EXERCISE
Your copy should hold only the lines from the one containing "focal_35mm: 50" through the final line of the entries, exactly as written, with no pictures.

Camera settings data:
========================================================================
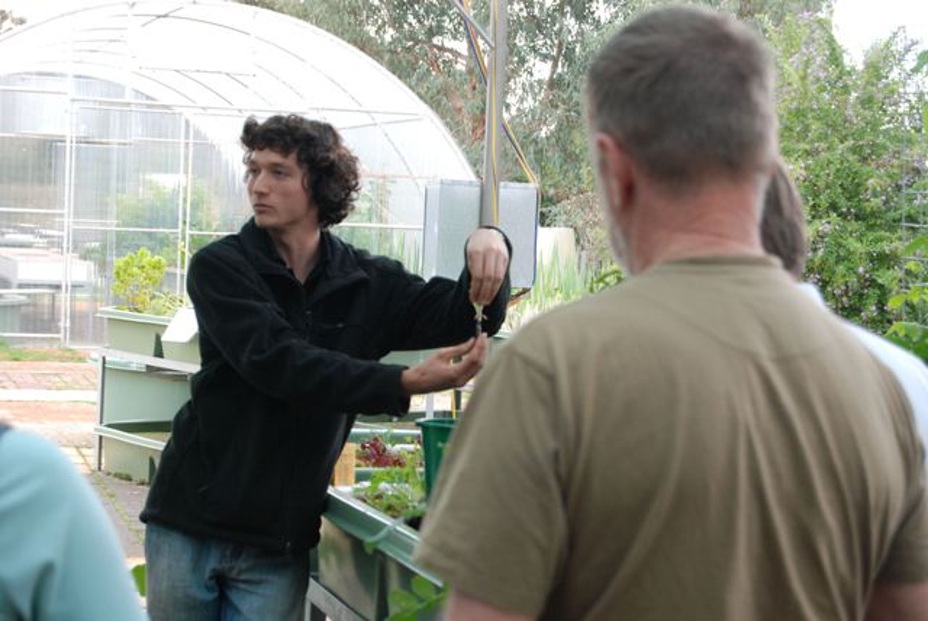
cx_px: 464
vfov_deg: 16.6
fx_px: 2129
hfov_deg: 24.6
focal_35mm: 82
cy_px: 310
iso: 640
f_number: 5.6
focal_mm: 55
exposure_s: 1/40
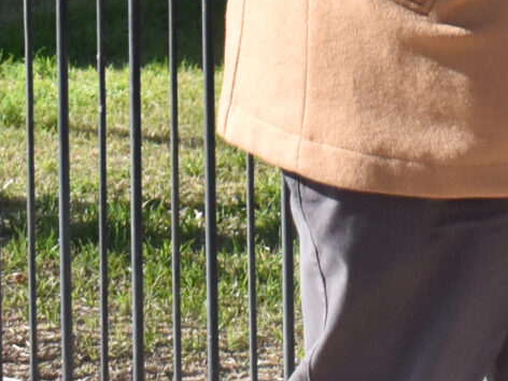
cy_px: -516
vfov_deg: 7.2
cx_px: 809
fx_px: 2871
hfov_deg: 9.8
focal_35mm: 196
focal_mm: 25
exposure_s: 1/3200
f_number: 4.5
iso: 900
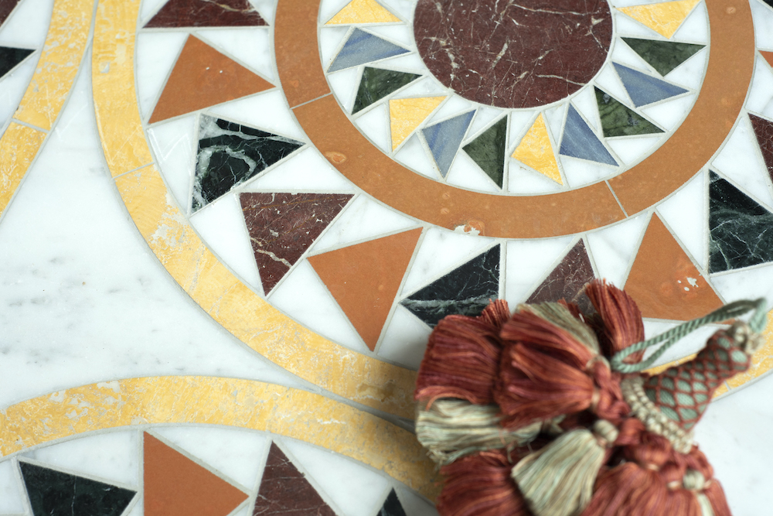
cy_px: 258
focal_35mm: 50
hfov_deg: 39.6
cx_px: 386
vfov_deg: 27.0
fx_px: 1074
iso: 640
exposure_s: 1/160
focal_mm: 50
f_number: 5
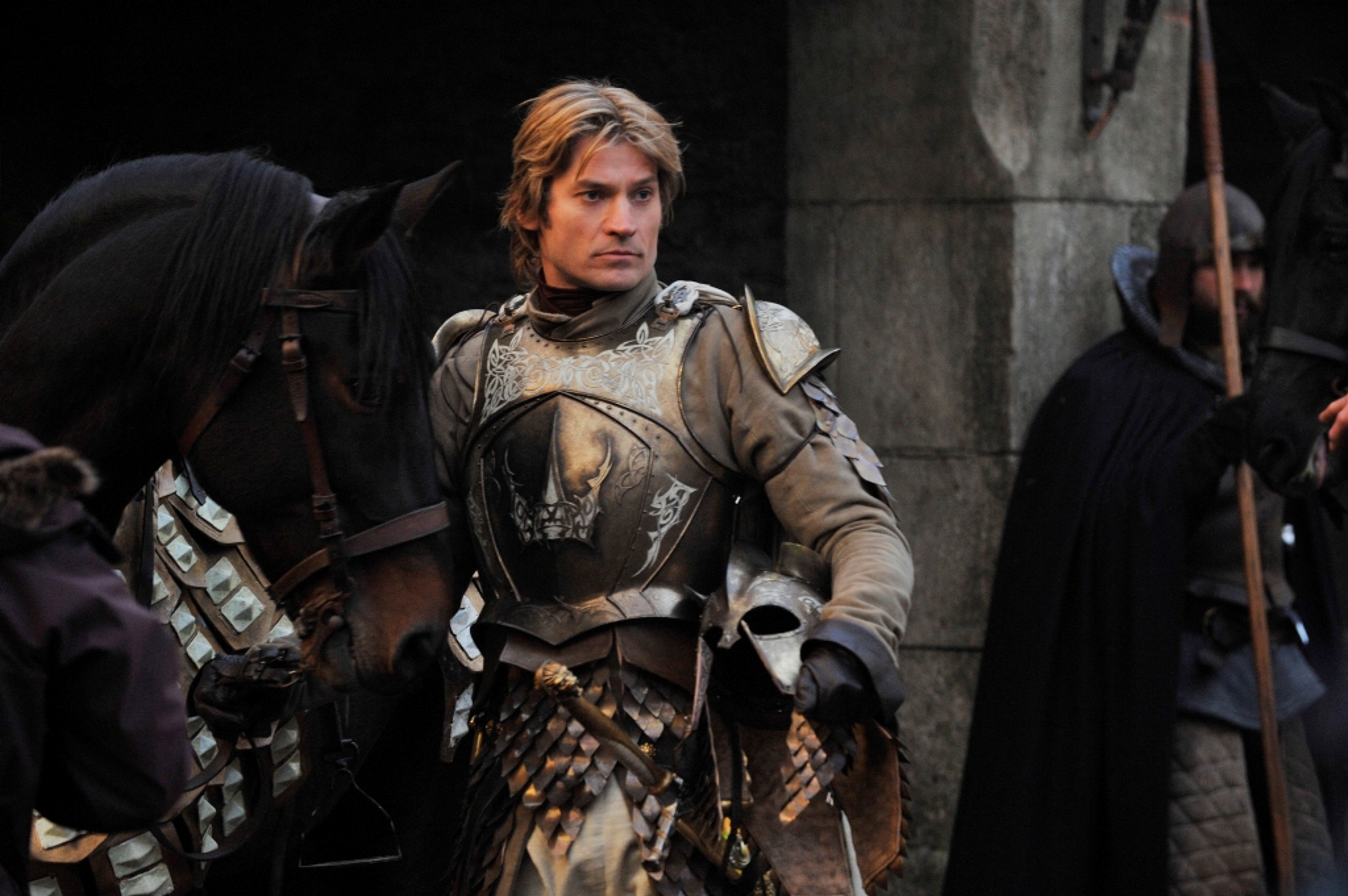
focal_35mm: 200
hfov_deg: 10.3
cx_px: 674
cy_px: 448
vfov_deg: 6.9
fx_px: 7483
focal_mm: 200
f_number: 5
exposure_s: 1/125
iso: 1600
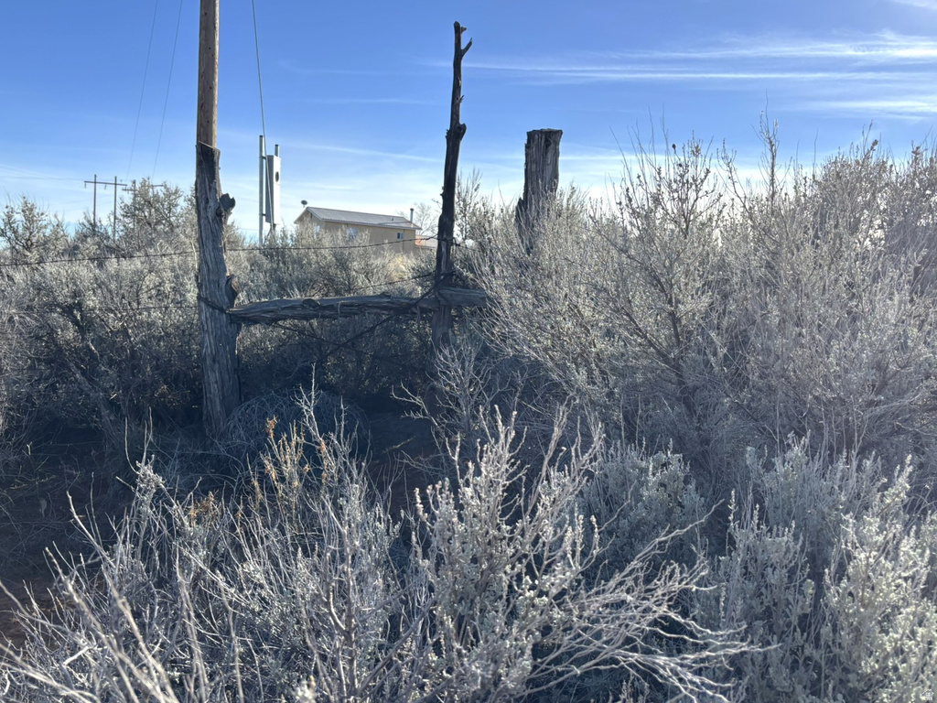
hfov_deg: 67.3
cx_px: 468
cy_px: 352
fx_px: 704
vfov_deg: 53.1
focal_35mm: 26
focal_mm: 5.96
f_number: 1.6
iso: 50
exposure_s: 1/2639
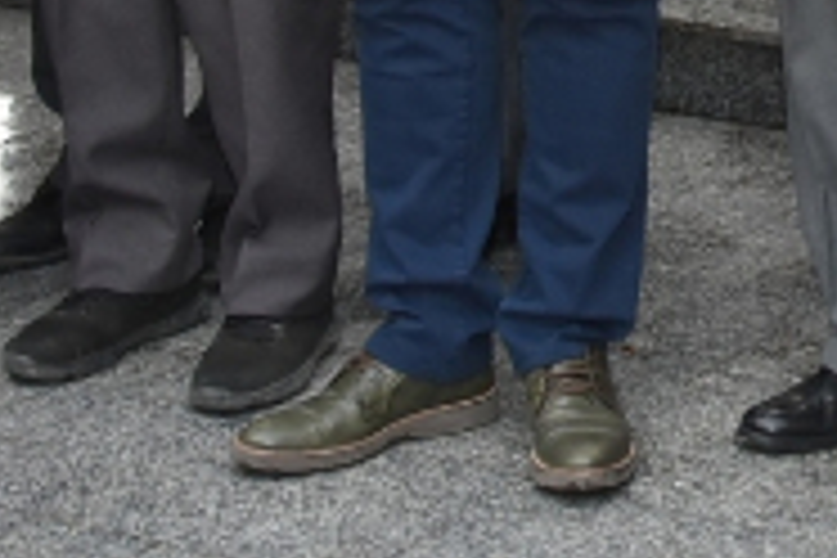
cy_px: -477
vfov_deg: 9.2
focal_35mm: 142
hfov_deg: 13.7
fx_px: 3301
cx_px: 1179
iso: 500
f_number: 8
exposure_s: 1/100
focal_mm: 22
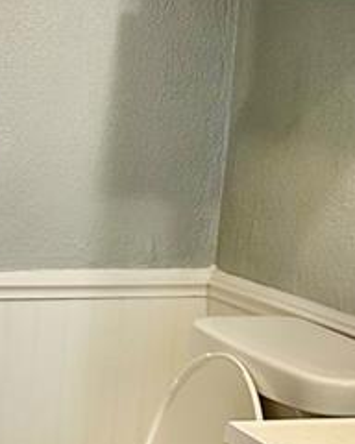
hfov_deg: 13.2
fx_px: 1537
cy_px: 353
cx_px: 181
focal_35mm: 117
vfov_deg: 16.3
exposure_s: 1/60
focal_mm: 6.86
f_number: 1.78
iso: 125
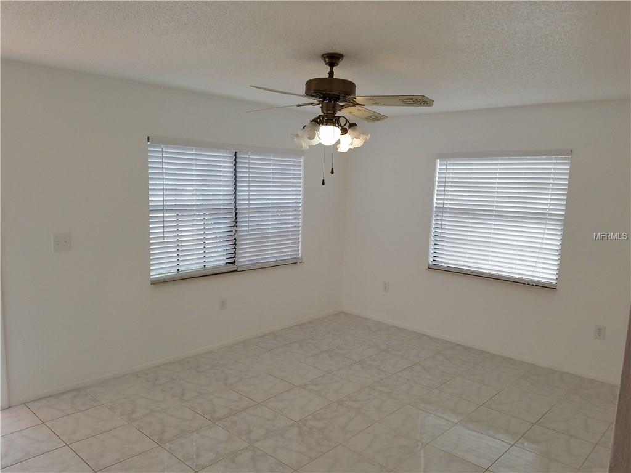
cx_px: 316
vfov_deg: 53.1
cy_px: 236
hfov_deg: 67.3
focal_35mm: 26
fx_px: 474
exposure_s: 1/266
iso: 50
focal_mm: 4.2
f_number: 1.7
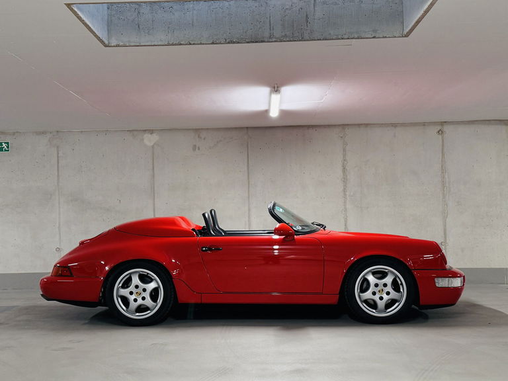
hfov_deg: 71.6
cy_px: 190
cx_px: 254
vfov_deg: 56.8
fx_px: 352
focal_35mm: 24
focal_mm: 6.76
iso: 200
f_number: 1.78
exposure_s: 1/100
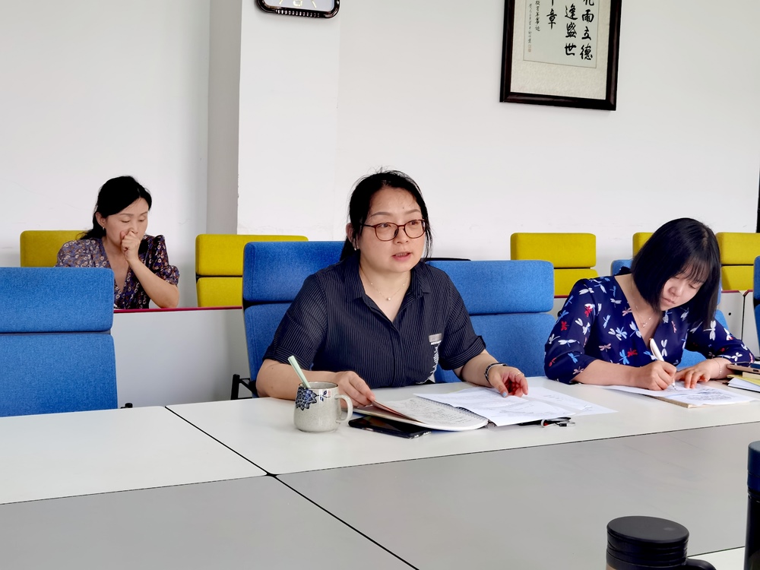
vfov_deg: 28.6
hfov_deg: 37.5
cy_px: 285
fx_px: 1120
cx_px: 380
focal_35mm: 51
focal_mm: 6.71
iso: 80
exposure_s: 1/100
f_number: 1.9
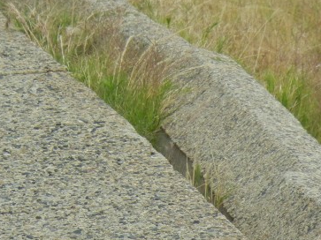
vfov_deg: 1.8
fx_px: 7852
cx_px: 67
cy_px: 9
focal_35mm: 847
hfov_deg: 2.3
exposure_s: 1/410
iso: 160
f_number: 5.6
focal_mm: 54
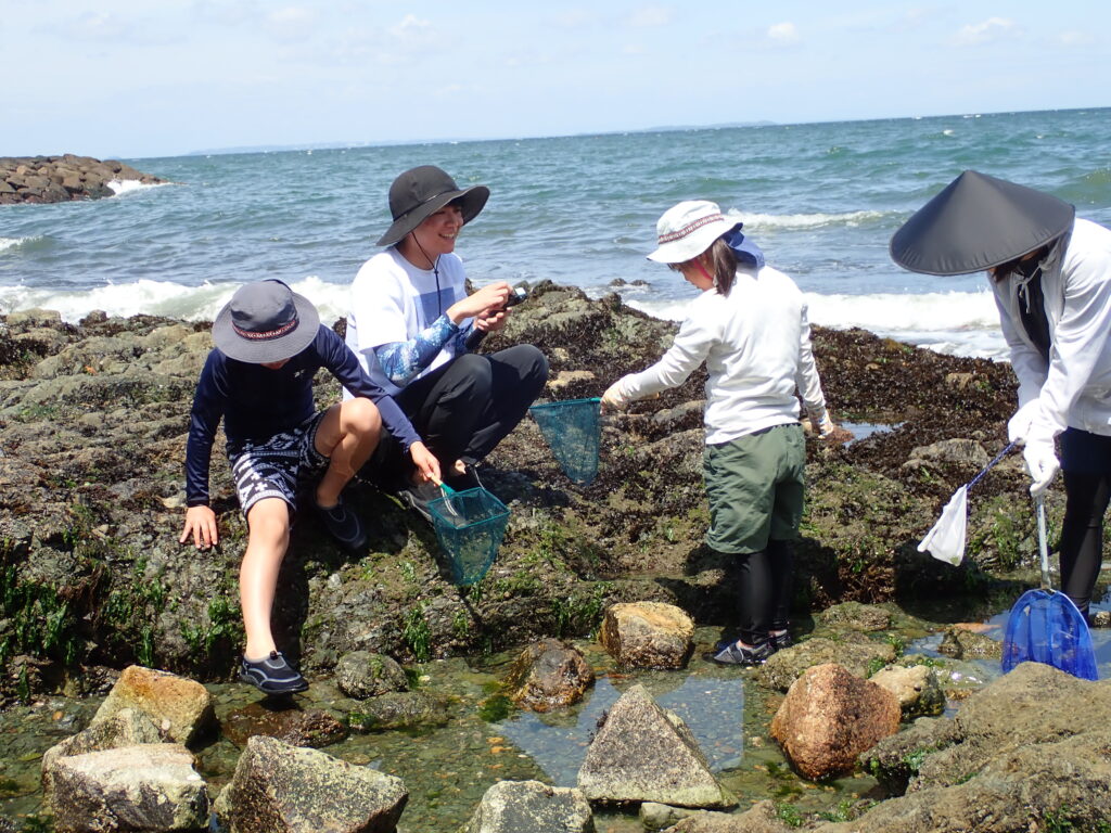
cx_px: 556
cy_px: 416
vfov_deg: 29.7
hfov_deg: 38.9
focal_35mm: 49
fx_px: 1573
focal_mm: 8.99
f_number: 4.5
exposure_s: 1/400
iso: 100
========================================================================
TASK RESULT
focal_35mm: 50
hfov_deg: 39.6
cx_px: 386
vfov_deg: 27.0
fx_px: 1074
iso: 640
exposure_s: 1/160
focal_mm: 50
f_number: 5
focal_35mm: 200
hfov_deg: 10.3
cx_px: 674
cy_px: 448
vfov_deg: 6.9
fx_px: 7483
focal_mm: 200
f_number: 5
exposure_s: 1/125
iso: 1600
hfov_deg: 67.3
cx_px: 468
cy_px: 352
fx_px: 704
vfov_deg: 53.1
focal_35mm: 26
focal_mm: 5.96
f_number: 1.6
iso: 50
exposure_s: 1/2639
cy_px: -477
vfov_deg: 9.2
focal_35mm: 142
hfov_deg: 13.7
fx_px: 3301
cx_px: 1179
iso: 500
f_number: 8
exposure_s: 1/100
focal_mm: 22
hfov_deg: 13.2
fx_px: 1537
cy_px: 353
cx_px: 181
focal_35mm: 117
vfov_deg: 16.3
exposure_s: 1/60
focal_mm: 6.86
f_number: 1.78
iso: 125
cx_px: 316
vfov_deg: 53.1
cy_px: 236
hfov_deg: 67.3
focal_35mm: 26
fx_px: 474
exposure_s: 1/266
iso: 50
focal_mm: 4.2
f_number: 1.7
hfov_deg: 71.6
cy_px: 190
cx_px: 254
vfov_deg: 56.8
fx_px: 352
focal_35mm: 24
focal_mm: 6.76
iso: 200
f_number: 1.78
exposure_s: 1/100
vfov_deg: 28.6
hfov_deg: 37.5
cy_px: 285
fx_px: 1120
cx_px: 380
focal_35mm: 51
focal_mm: 6.71
iso: 80
exposure_s: 1/100
f_number: 1.9
vfov_deg: 1.8
fx_px: 7852
cx_px: 67
cy_px: 9
focal_35mm: 847
hfov_deg: 2.3
exposure_s: 1/410
iso: 160
f_number: 5.6
focal_mm: 54
cx_px: 556
cy_px: 416
vfov_deg: 29.7
hfov_deg: 38.9
focal_35mm: 49
fx_px: 1573
focal_mm: 8.99
f_number: 4.5
exposure_s: 1/400
iso: 100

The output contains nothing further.